=== EXTRAIT DU DOCUMENT ===
Ils doivent agir avec soin et compétence.

85. Un cabinet et ses dirigeants veillent à la discipline de leurs représentants. Ils s’assurent que ceux-ci agissent conformément à la présente loi et à ses règlements.

86. Un cabinet veille à ce que ses dirigeants et employés agissent conformément à la présente loi et à ses règlements. »

[47]        En matière de valeurs mobilières, l’article 160 de la LVM prévoit aussi que la personne inscrite à titre de représentant est tenue d’agir de bonne foi et avec honnêteté, équité et loyauté dans ses relations avec ses clients. 

[48]        En l’espèce et selon la preuve par admission soumise au Tribunal, David Glazer et Castle Rock auraient grandement failli à ces obligations par les multiples appropriations qui ont été faites à partir des comptes de leurs clients.

[49]        En effet, David Glazer s’est approprié des sommes substantielles en provenance d’investisseurs, ce qui constitue aussi une infraction au sens de l’article 199.1 de la LVM, puisque l’intimé devait savoir que cet acte constituait une fraude à l’encontre des investisseurs qu’il a floués.

[50]        Le Tribunal souligne que rien ne porte plus atteinte à l’intégrité des marchés financiers que la fraude, tel que le mentionnait la Commission des valeurs mobilières de la Colombie-Britannique dans l’affaire Manna Trading Corp Ltd.[24] :

« 18.  Nothing strikes more viciously at the integrity of our capital markets than fraud, and this case represents a particularly aggressive and flagrant assault on the public’s confidence in our markets. »[25]

[51]        Le Tribunal souscrit aux propos de la Commission des valeurs mobilières de l’Ontario dans la décision Al-Tar Energy corp. eu égard à la fraude à l’effet qu’il s’agit de l’une des violations les plus graves en matière de valeurs mobilières, laquelle est à la fois un affront à l’investisseur visé par cette fraude et un comportement qui diminue la confiance du public dans l’équité et l’efficience de l’entièreté du système financier[26].

[52]        Le Tribunal rappelle que la radiation d’une inscription ou d’un certificat  ne vise pas à punir l’intimé, mais a plutôt un caractère prospectif et vise à empêcher des conduites futures qui risqueraient de porter atteinte à l’intérêt public.

[53]        Le Tribunal reconnaît que la radiation permanente d’une inscription ou d’un certificat équivaut littéralement à enlever le droit à une personne de pratiquer sa profession et constitue une ordonnance qui ne peut être rendue que dans les cas les plus graves de manquements à la loi.

[54]        Or, une violation aussi grave que l’appropriation par une personne inscrite ou par un cabinet des avoirs de ses clients commande et justifie cette ordonnance la plus sévère.

[55]        Une telle ordonnance est justifiée en l’espèce à la lumière de la gravité des manquements constatés, et ce, afin d’assurer la protection du public en empêchant David Glazer et son cabinet Castle Rock d’exercer pour toujours des activités réglementées dans les domaines de l’assurance ou des valeurs mobilières.
===
D'après l'extrait de décision, quel article de la LVM oblige le représentant inscrit à agir de bonne foi et avec honnêteté, équité et loyauté envers ses clients ?
=== DONNÉES FOURNIES ===
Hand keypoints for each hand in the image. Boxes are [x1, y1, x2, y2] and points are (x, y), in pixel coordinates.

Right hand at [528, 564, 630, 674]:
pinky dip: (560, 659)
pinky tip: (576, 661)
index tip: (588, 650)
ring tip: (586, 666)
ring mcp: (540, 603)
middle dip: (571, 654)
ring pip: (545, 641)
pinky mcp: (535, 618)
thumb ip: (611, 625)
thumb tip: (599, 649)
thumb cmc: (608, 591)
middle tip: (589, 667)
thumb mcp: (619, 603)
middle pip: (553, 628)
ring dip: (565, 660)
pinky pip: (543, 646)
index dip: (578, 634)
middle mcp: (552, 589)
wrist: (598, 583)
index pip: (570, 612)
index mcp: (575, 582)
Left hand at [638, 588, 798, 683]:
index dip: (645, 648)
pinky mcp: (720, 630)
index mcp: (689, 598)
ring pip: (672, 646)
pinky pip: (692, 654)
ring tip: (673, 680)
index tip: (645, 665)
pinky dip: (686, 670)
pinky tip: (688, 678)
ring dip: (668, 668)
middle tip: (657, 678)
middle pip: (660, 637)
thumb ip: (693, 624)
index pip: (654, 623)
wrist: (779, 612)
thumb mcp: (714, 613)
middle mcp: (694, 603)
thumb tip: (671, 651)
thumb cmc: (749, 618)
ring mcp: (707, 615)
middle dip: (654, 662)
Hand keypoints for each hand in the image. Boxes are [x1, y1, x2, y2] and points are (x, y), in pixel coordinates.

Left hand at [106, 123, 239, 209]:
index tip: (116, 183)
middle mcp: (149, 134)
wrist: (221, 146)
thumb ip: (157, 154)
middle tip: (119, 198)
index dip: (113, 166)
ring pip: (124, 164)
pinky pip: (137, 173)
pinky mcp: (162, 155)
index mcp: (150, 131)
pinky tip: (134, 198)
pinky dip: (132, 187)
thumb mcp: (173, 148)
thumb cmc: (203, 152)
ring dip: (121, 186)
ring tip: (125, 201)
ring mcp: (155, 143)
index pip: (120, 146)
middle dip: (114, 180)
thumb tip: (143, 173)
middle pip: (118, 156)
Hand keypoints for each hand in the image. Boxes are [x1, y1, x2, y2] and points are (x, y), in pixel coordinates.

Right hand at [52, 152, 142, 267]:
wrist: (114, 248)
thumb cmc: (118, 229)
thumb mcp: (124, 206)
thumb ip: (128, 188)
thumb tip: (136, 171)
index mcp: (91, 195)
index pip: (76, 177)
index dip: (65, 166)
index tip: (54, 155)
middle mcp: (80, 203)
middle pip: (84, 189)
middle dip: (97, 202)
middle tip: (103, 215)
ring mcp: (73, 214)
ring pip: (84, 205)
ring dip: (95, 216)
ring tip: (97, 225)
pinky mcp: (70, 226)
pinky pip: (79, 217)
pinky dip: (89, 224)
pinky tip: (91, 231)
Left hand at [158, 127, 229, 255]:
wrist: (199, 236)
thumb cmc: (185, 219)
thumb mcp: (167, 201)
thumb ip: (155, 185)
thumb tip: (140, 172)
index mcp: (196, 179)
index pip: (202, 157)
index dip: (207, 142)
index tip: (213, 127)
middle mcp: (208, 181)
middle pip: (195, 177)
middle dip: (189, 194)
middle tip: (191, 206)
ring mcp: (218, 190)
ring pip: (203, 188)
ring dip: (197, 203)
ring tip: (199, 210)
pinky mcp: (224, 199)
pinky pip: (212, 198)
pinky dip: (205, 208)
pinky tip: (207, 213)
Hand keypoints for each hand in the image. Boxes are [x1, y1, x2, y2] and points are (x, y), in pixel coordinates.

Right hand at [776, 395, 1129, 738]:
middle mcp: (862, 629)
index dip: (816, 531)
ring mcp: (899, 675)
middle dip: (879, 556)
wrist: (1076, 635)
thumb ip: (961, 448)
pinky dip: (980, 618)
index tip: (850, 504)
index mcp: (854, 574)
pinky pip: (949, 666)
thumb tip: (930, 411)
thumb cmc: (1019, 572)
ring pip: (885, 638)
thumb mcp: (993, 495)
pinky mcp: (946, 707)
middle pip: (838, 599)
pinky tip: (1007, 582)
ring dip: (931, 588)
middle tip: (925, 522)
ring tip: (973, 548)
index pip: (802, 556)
===
=== DONNÉES FOURNIES ===
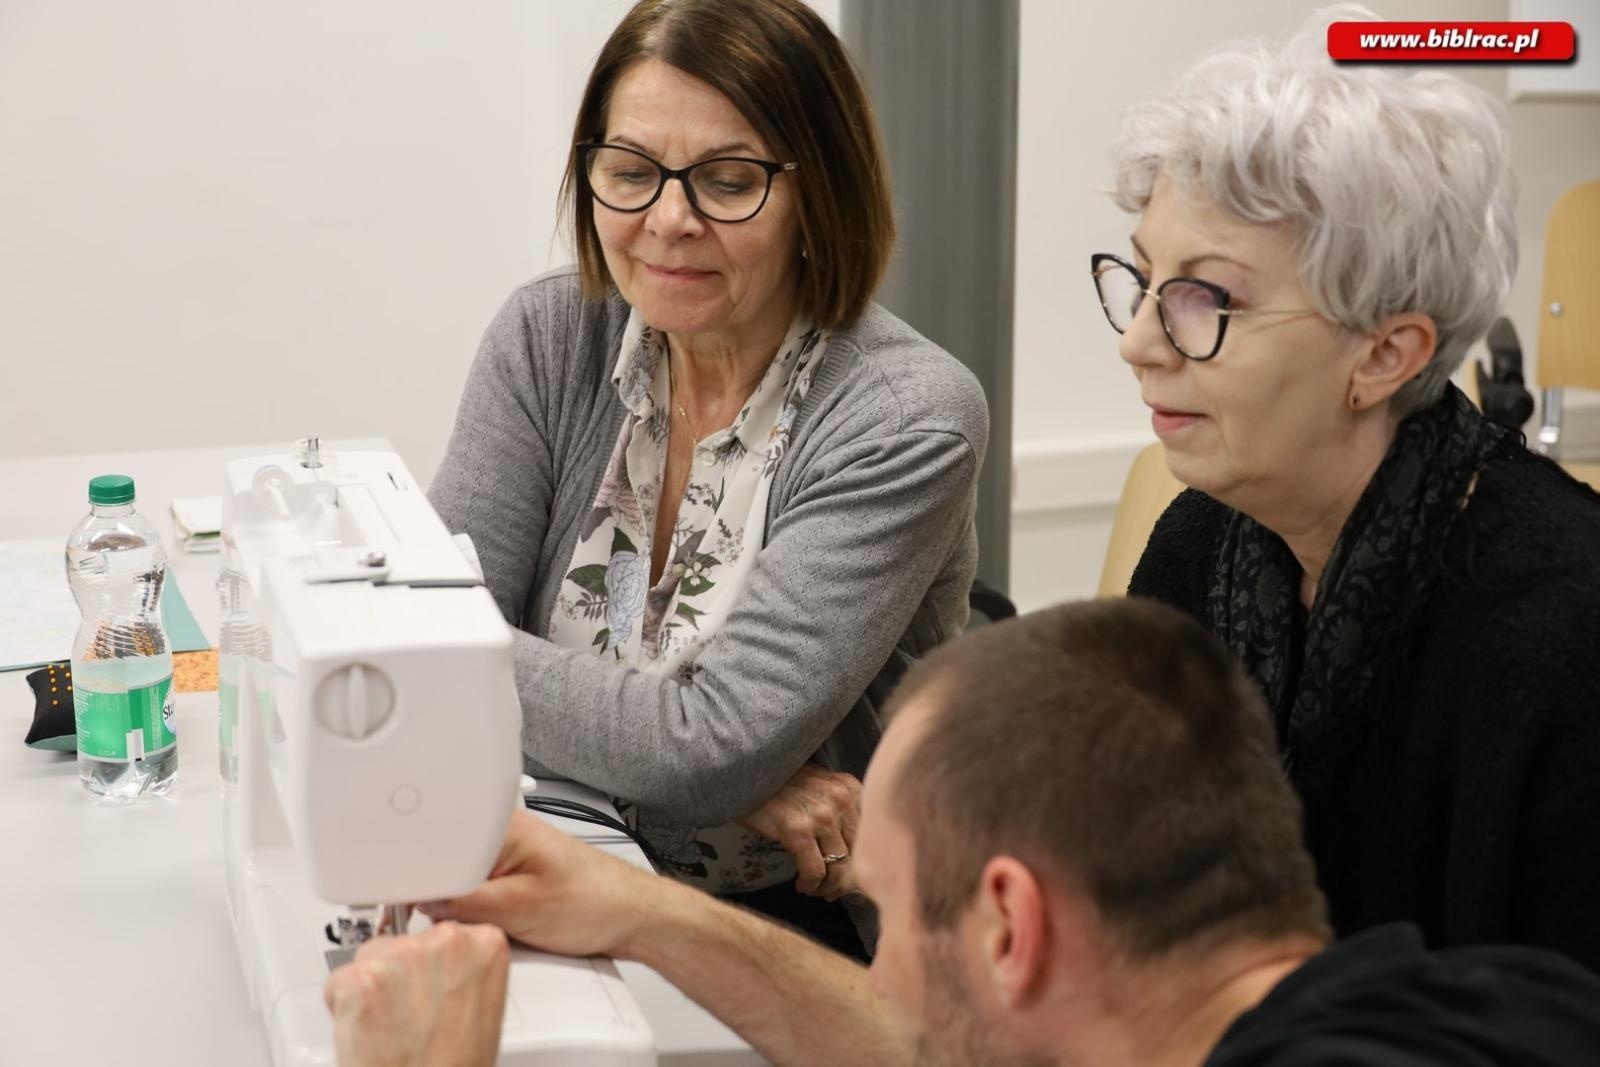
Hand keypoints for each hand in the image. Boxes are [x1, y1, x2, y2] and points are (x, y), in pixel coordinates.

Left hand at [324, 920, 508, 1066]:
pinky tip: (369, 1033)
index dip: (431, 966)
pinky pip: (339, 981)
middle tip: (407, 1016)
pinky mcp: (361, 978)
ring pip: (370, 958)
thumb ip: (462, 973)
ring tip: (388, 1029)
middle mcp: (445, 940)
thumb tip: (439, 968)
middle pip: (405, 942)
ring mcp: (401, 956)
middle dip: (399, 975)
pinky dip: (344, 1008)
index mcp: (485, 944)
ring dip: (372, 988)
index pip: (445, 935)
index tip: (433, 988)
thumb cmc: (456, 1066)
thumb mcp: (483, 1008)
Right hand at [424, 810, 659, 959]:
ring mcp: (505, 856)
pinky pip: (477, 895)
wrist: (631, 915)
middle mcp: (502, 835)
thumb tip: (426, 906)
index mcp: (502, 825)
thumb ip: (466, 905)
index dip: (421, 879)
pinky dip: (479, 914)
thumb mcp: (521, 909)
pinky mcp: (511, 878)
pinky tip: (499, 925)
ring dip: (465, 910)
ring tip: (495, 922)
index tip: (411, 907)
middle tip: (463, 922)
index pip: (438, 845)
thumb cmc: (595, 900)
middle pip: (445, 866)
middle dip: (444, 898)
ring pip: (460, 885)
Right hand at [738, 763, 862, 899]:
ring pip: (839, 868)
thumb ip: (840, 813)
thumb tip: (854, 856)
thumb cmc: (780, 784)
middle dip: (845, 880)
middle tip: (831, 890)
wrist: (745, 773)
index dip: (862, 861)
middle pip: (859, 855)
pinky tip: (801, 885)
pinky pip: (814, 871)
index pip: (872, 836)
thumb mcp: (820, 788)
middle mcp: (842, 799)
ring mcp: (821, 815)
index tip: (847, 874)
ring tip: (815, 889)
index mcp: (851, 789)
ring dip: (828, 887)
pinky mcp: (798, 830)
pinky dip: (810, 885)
===
=== DONNÉES FOURNIES ===
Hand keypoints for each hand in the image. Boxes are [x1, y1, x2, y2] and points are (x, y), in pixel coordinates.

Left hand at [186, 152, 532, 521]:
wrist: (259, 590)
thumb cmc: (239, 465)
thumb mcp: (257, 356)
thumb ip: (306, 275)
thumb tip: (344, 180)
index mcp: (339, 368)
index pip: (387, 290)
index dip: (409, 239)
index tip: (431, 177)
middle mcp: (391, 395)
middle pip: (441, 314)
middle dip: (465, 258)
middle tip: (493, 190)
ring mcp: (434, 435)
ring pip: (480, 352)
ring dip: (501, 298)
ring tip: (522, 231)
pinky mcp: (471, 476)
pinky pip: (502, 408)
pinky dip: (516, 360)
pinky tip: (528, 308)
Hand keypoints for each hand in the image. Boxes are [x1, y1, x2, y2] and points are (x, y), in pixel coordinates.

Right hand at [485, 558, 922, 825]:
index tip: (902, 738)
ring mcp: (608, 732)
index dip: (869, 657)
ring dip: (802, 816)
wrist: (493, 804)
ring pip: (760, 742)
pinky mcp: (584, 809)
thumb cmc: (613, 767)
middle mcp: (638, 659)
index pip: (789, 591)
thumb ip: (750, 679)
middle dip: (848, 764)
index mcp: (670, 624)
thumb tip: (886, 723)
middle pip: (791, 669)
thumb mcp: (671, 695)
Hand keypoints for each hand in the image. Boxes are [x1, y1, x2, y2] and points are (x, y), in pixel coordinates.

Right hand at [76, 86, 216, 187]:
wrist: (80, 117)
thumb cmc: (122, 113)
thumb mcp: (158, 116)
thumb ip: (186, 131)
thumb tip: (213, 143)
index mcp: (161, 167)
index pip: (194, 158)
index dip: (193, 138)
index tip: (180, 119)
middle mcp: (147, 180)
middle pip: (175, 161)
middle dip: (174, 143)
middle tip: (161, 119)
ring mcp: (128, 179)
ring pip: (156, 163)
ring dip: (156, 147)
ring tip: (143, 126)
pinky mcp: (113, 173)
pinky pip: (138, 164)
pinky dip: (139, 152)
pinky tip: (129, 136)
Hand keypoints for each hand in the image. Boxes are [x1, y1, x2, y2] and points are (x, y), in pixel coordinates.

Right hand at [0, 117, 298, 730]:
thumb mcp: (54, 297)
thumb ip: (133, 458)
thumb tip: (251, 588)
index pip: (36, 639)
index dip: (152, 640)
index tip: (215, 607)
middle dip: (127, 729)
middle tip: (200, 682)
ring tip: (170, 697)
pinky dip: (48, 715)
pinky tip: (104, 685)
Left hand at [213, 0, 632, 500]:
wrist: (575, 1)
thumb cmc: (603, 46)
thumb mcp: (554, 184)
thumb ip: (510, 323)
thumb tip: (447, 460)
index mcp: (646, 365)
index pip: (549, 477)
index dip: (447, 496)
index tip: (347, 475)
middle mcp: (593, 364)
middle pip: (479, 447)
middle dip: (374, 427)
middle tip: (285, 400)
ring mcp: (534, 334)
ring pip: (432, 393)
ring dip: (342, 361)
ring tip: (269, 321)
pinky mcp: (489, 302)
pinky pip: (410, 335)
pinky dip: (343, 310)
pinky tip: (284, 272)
===
CORRIGÉ: L'article 160 de la LVM.